The popular e-cigarette company JUUL was founded by Adam Bowen and James Monsees, two former smokers hoping to create a better cigarette alternative for smokers, one that mimics the same high as cigarettes but without all the chemicals.
The company emphasizes that the device is not meant for minors or nonsmokers. In fact, as their website states, “We believe that these alternatives are not appropriate for people who do not already smoke.”
And yet, JUUL use is most popular with people aged 15 to 21.
“Smoking has always been attractive to underage adolescents — that’s the nature of adolescents,” Jaime Diaz, professor emeritus of drugs and behavior, said. “Tell an adolescent, ‘You are forbidden to do this’ and they will seek it out.”
Diaz and Patricia Atwater, director of health promotion at Hall Health, both stated that one of the main dangers with vaping, aside from the unknown long-term effects, is that it may lead to actually smoking cigarettes. A 2018 study showed that adolescents who use e-cigarettes are four times more likely to start smoking combustible cigarettes than adolescents who have not used e-cigarettes at all. The JUUL demographic of ages 15 to 21 are predominantly people who don’t already have a cigarette addiction but, by using the JUUL consistently, might develop one later in life.
“At this point, the vast majority of studies support the idea that e-cigarettes are a ‘gateway’ to conventional cigarettes,” Atwater said in an email.

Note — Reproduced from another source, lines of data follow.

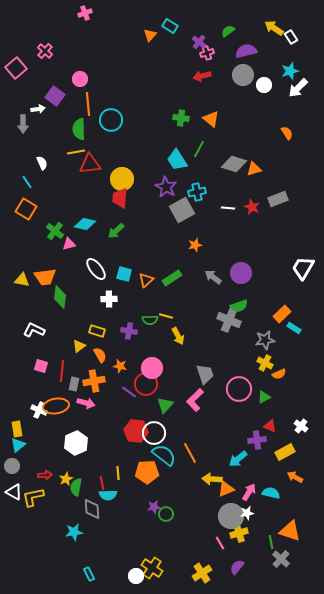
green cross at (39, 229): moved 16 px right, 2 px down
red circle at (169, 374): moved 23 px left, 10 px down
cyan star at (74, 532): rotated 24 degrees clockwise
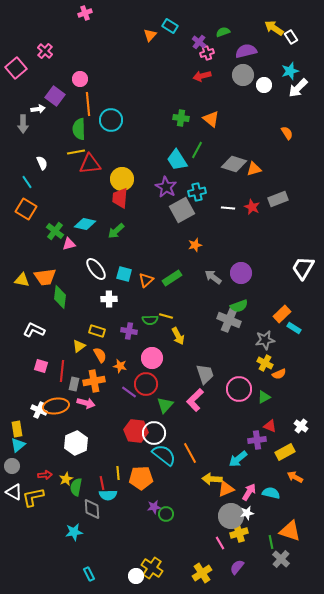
green semicircle at (228, 31): moved 5 px left, 1 px down; rotated 16 degrees clockwise
green line at (199, 149): moved 2 px left, 1 px down
pink circle at (152, 368): moved 10 px up
orange pentagon at (147, 472): moved 6 px left, 6 px down
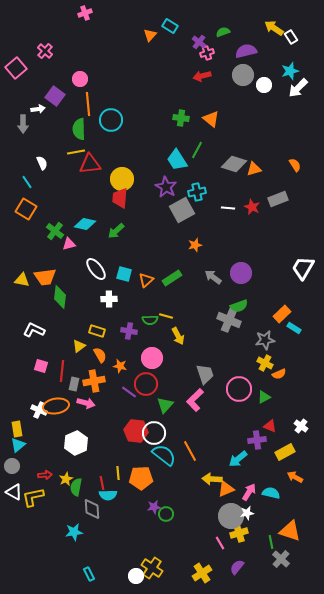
orange semicircle at (287, 133): moved 8 px right, 32 px down
orange line at (190, 453): moved 2 px up
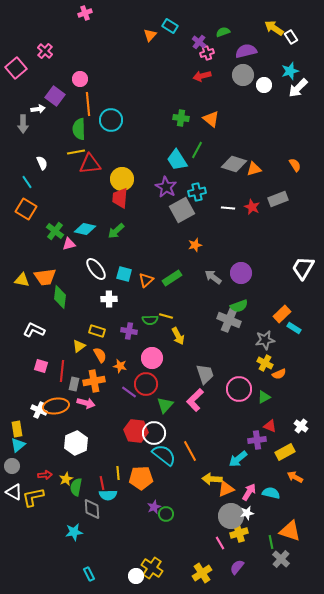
cyan diamond at (85, 224): moved 5 px down
purple star at (154, 507): rotated 16 degrees counterclockwise
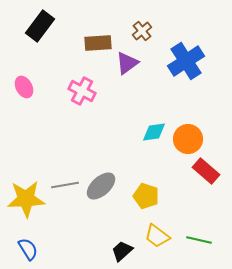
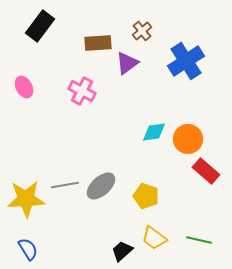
yellow trapezoid: moved 3 px left, 2 px down
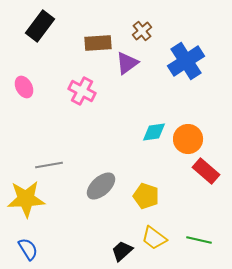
gray line: moved 16 px left, 20 px up
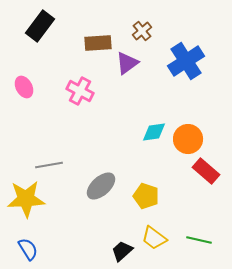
pink cross: moved 2 px left
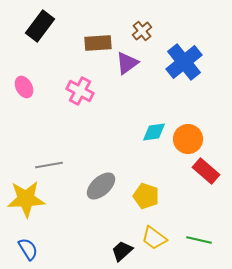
blue cross: moved 2 px left, 1 px down; rotated 6 degrees counterclockwise
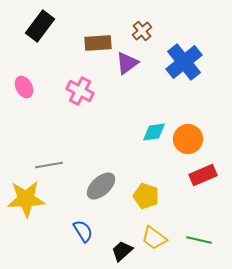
red rectangle: moved 3 px left, 4 px down; rotated 64 degrees counterclockwise
blue semicircle: moved 55 px right, 18 px up
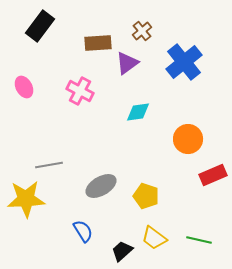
cyan diamond: moved 16 px left, 20 px up
red rectangle: moved 10 px right
gray ellipse: rotated 12 degrees clockwise
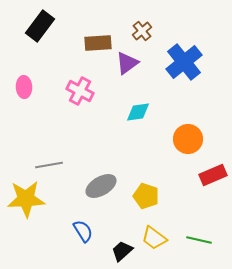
pink ellipse: rotated 25 degrees clockwise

The long-term effects of JUULing are still unknown but, the side effects that are being studied are a cause of significant concern. Yes, JUULing isn’t as bad as combustible cigarettes but, if you don’t already have a nicotine dependency, why develop one?
At its core, the JUUL provides a nicotine high in a safer way. Nicotine is one of the most heavily used drugs in the United States and according to Diaz, one of the hardest dependencies to break. Nicotine latches onto neuron receptors and stimulates the brain to release dopamine. The “high” or pleasant sensation caused by the dopamine release begins to reinforce the desire to use nicotine again.
Atwater explained that with every use of nicotine, the brain requires an increasing amount to produce the same “buzz” as the first time, cementing an addiction.
Adolescents are more susceptible to nicotine dependency because their brains are not fully formed at the start of use, according to a 2012 study. The prefrontal cortex, responsible for executive functions and attention performance, is not fully developed until age 25. If there is a disruption in brain development because of nicotine use, it can increase the risk of developing psychiatric disorders and cognitive impairment.
JUULs use pods of liquid nicotine, each containing approximately the equivalent to a 20-pack of cigarettes. Consumers might not even realize how much nicotine they’re actually inhaling because the pod is flavored and is hidden inside of the JUUL device.
“Because JUUL and other vapes may contain very high levels of nicotine — I see many students who are vaping the equivalent of a pack a day of regular cigarettes within a few months of starting to vape — withdrawal symptoms can be intense very quickly,” Atwater said in an email.
Atwater attested that nicotine dependency is a chronic disease, one she continues to struggle with after quitting over 10 years ago. The withdrawal symptoms of nicotine dependency Atwater described include both psychological and physical effects: strong cravings, nausea and vomiting, sweating, coughing, sore throat, irritability, anxiety, mood swings, and difficulty concentrating.
Liquid nicotine, like the kind in JUUL pods, has a much higher concentration of nicotine than other tobacco products. If it gets on the skin, it can be poisonous. Some e-cigarette and vaping products have refillable nicotine which can be lethal in certain amounts. In 2016, a 15-month-old child died due to nicotine poisoning. JUUL pods are not refillable but, that doesn’t mean they’re out of the woods yet. Some online reviews state that the pods leak and the biggest culprit is the mango flavored pod.
A 2018 study measured the toxicity of the flavoring used in e-cigarettes and the effects it had on the respiratory system. In order to test only the chemicals used in flavoring, the researchers used nicotine-free e-liquid. They found that the flavoring used in e-cigarettes can trigger an inflammatory response in white blood cells, suggesting toxicity in the lungs, and tissue damage. E-liquid flavoring can cause significant loss of epithelial barrier function, which protects the lungs from “physical and chemical damage, infection, dehydration, and heat loss.”
“When you flavor it, when you put all these chemicals in, then you start to increase the risk and not much is known about long-term risk yet,” Diaz said.
Atwater emphasized the resources available at Hall Health, which include quit counseling and nicotine replacement therapy and encouraged students who are trying to quit smoking or JUULing to utilize the offered support.
“The rule of thumb with quitting smoking or vaping is the more intention you put into quitting, and the more support you get, the more likely it is that this quit attempt will stick,” Atwater said.